-- BEGIN --

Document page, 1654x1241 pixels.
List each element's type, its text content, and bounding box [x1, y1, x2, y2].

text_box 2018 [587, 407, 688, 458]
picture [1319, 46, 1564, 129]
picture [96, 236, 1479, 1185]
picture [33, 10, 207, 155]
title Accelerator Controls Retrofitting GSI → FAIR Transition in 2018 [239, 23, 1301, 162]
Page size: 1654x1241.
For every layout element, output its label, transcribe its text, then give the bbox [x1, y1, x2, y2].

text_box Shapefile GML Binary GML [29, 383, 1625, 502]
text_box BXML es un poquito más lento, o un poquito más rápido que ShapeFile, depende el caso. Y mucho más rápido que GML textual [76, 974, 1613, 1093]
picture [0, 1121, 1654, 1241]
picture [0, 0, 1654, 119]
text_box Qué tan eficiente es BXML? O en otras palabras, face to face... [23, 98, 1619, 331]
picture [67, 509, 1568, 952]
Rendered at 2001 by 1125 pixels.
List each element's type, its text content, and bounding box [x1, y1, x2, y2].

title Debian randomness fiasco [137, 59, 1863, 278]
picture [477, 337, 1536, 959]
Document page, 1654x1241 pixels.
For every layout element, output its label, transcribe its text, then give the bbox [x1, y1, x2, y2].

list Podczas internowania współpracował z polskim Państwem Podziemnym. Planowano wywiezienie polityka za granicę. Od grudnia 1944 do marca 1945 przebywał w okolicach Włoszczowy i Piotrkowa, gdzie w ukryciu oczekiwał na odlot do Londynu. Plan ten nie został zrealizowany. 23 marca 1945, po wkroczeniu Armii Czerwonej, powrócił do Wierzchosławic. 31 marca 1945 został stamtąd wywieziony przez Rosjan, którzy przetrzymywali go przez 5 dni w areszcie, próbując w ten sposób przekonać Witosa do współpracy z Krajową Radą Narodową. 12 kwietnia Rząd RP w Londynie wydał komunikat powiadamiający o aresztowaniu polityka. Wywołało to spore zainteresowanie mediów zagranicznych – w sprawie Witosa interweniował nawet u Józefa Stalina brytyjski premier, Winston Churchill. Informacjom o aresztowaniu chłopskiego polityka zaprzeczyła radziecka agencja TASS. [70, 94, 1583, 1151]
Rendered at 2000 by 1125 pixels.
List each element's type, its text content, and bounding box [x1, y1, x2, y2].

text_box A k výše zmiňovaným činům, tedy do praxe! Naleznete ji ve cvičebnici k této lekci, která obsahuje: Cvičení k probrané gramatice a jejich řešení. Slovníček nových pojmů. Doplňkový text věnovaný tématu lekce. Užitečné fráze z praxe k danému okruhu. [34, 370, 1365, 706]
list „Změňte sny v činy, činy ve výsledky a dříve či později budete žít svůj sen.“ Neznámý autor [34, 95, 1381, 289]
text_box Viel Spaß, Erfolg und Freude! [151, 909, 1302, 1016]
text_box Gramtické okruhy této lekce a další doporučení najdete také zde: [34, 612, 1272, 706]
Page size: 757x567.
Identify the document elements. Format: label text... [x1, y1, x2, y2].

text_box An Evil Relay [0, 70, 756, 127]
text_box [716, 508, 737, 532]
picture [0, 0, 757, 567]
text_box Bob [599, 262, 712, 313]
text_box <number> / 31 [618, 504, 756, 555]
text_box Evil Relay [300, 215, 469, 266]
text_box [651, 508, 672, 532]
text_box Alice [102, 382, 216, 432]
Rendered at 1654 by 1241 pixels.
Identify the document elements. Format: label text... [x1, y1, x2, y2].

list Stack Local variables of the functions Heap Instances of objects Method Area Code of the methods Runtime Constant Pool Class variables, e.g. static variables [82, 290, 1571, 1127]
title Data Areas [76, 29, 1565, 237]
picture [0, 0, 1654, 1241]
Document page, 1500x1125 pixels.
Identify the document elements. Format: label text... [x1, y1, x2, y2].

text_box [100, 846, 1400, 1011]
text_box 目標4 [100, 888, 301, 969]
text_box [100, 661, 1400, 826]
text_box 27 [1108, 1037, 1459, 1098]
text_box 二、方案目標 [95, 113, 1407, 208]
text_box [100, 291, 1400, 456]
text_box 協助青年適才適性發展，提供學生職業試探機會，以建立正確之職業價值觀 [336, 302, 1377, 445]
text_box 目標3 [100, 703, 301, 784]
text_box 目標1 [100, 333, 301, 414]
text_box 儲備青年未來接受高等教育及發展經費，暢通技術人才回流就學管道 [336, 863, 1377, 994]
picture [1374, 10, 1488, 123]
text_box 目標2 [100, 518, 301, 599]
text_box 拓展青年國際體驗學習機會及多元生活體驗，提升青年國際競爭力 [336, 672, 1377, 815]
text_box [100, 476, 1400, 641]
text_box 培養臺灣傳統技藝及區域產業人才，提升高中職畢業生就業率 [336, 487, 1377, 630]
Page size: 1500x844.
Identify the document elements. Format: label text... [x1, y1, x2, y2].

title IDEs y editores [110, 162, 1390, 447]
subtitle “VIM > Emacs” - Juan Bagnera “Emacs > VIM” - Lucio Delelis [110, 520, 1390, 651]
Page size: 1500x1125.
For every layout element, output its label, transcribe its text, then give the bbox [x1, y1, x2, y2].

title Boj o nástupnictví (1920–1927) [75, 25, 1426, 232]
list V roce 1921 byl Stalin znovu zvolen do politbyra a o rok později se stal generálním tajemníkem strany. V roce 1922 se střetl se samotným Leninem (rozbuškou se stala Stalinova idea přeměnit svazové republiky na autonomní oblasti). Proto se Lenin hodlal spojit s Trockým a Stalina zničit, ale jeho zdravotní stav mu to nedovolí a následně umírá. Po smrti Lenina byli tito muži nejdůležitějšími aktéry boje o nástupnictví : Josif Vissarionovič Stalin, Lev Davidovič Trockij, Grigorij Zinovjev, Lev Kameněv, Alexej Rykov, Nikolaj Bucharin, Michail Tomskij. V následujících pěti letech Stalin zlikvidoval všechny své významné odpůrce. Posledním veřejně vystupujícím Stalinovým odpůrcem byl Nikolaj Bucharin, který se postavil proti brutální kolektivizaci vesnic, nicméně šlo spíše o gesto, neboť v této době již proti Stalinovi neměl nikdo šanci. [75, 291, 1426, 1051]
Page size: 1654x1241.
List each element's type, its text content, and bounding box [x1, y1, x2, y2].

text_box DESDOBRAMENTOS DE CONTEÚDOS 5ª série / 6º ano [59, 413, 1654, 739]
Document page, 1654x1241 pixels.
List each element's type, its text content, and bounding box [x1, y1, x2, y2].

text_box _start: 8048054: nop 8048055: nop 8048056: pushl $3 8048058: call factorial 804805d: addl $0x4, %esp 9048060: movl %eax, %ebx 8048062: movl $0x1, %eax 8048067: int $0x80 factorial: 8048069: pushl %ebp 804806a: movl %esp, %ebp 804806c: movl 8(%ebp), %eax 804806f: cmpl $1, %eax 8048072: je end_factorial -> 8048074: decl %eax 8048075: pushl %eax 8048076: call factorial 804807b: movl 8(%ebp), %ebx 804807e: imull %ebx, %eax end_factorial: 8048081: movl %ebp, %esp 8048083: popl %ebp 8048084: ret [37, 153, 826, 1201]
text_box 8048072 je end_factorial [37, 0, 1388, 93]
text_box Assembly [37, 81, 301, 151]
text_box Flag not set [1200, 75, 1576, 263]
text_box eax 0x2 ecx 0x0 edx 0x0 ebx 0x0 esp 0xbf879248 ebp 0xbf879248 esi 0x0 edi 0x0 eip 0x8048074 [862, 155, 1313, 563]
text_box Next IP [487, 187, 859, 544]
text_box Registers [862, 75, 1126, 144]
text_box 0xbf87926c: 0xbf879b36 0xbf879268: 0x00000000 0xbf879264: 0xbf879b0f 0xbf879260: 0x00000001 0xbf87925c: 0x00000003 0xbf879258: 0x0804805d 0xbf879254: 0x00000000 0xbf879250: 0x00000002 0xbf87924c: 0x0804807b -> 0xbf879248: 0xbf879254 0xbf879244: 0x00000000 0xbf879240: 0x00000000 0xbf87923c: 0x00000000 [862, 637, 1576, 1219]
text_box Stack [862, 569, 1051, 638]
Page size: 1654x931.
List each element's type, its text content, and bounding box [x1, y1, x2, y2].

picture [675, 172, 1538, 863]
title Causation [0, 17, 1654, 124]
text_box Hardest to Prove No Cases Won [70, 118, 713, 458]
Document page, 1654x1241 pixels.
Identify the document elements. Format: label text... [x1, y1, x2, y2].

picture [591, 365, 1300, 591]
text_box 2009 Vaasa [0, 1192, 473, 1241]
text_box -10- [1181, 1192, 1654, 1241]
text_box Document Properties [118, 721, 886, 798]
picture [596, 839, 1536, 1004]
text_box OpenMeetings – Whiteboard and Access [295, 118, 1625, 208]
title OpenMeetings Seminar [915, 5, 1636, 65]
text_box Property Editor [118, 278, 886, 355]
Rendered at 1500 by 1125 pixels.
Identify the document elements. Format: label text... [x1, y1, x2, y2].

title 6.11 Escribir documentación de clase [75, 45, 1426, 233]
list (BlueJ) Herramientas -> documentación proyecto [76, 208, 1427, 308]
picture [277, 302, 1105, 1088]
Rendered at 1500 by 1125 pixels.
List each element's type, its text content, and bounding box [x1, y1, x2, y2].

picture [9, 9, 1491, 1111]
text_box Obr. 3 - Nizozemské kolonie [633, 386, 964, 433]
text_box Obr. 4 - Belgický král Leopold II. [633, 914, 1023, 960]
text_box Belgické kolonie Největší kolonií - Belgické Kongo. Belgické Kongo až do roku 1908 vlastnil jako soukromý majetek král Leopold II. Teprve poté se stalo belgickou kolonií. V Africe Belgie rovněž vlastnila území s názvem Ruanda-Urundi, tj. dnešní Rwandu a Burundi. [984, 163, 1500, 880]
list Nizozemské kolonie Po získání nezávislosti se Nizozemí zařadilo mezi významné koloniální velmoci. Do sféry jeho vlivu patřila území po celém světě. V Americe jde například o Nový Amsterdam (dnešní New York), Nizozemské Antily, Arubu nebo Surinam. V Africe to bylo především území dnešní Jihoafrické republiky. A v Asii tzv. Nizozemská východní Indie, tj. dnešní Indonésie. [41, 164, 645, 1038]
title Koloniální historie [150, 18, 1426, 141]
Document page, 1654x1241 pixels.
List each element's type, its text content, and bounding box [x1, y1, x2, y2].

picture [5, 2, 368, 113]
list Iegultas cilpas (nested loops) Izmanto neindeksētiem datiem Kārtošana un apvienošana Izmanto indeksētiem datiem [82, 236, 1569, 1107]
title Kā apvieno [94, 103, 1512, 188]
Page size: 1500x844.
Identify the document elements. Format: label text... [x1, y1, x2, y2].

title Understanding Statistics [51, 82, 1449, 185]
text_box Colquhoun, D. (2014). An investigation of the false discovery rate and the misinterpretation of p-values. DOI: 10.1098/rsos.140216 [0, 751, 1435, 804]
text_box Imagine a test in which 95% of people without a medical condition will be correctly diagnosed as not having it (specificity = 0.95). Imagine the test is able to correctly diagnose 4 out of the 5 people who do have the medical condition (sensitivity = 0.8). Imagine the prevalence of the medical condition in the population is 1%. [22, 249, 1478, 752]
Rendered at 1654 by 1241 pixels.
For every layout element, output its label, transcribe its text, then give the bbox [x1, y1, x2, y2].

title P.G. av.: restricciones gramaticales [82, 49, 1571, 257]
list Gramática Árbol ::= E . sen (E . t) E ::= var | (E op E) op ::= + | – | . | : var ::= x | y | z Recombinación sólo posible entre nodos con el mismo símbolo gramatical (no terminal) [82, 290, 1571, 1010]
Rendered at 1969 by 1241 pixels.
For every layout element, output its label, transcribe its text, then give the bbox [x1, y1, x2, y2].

-- END --

The task: Express the lines above as a JSON list of strings, one string per line with blank lines omitted, starting at the very first line and ending at the line that contains "title Accelerator Controls".

Exercise solution:
[
  "Document page, 1654x1241 pixels.",
  "List each element's type, its text content, and bounding box [x1, y1, x2, y2].",
  "text_box 2018 [587, 407, 688, 458]",
  "picture [1319, 46, 1564, 129]",
  "picture [96, 236, 1479, 1185]",
  "picture [33, 10, 207, 155]",
  "title Accelerator Controls Retrofitting GSI → FAIR Transition in 2018 [239, 23, 1301, 162]"
]